Problem requirements
Read through the lines below for the string "right" and copy each one that has it.

Data for analysis

▼

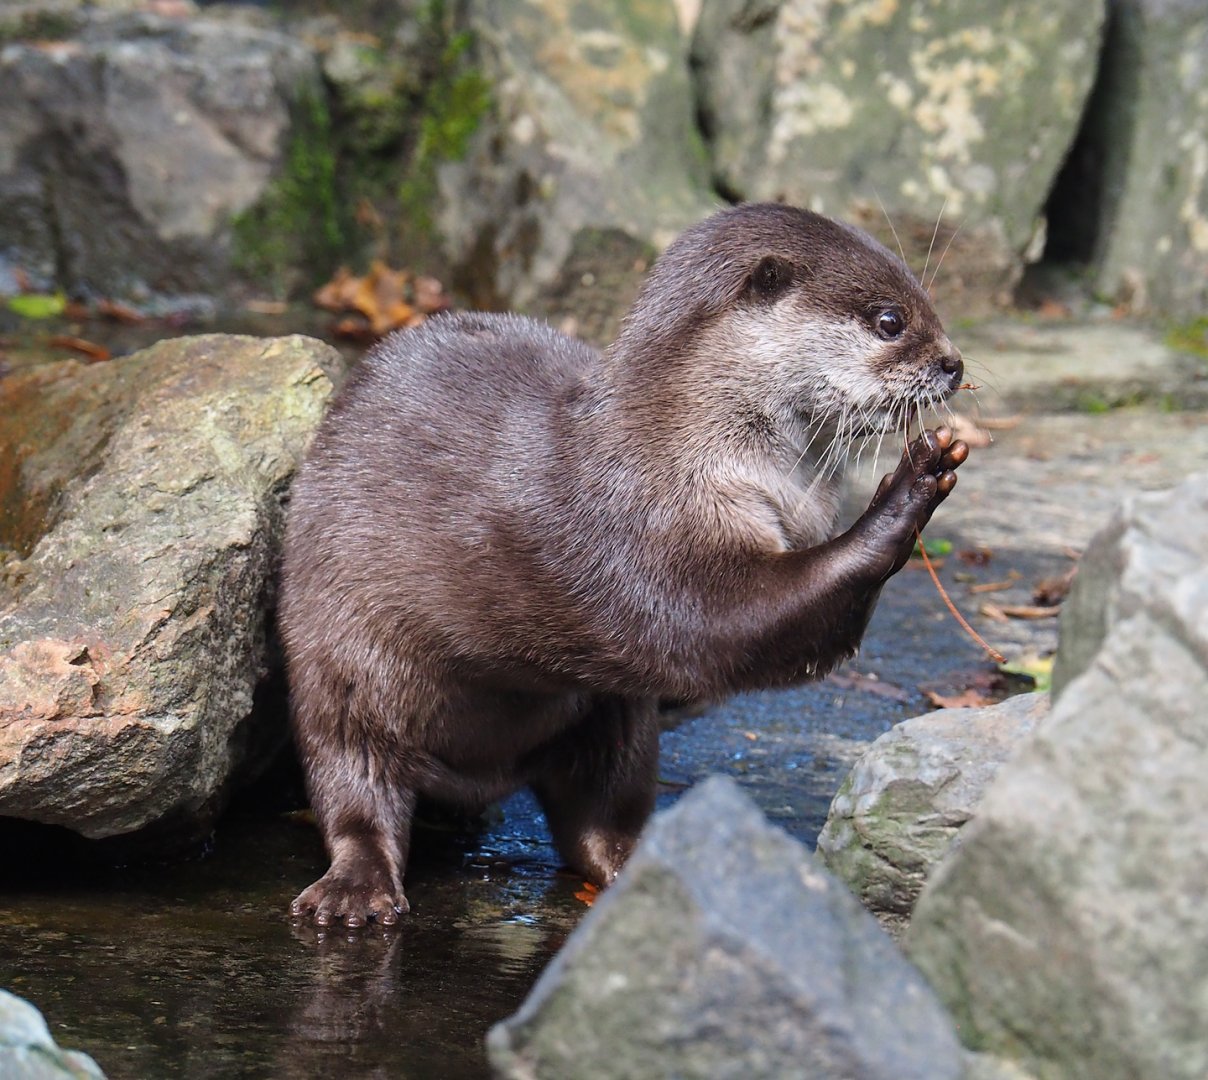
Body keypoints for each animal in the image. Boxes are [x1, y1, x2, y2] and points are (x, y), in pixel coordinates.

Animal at [281, 203, 968, 927]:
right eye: (890, 320)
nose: (953, 363)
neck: (685, 451)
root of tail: (482, 773)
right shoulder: (640, 533)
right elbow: (725, 624)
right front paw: (911, 485)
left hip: (612, 714)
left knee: (600, 808)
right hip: (340, 662)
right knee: (354, 778)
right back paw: (355, 892)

▲

Result of this exercise
right eye: (890, 320)
right shoulder: (640, 533)
right elbow: (725, 624)
right front paw: (911, 485)
right hip: (340, 662)
right knee: (354, 778)
right back paw: (355, 892)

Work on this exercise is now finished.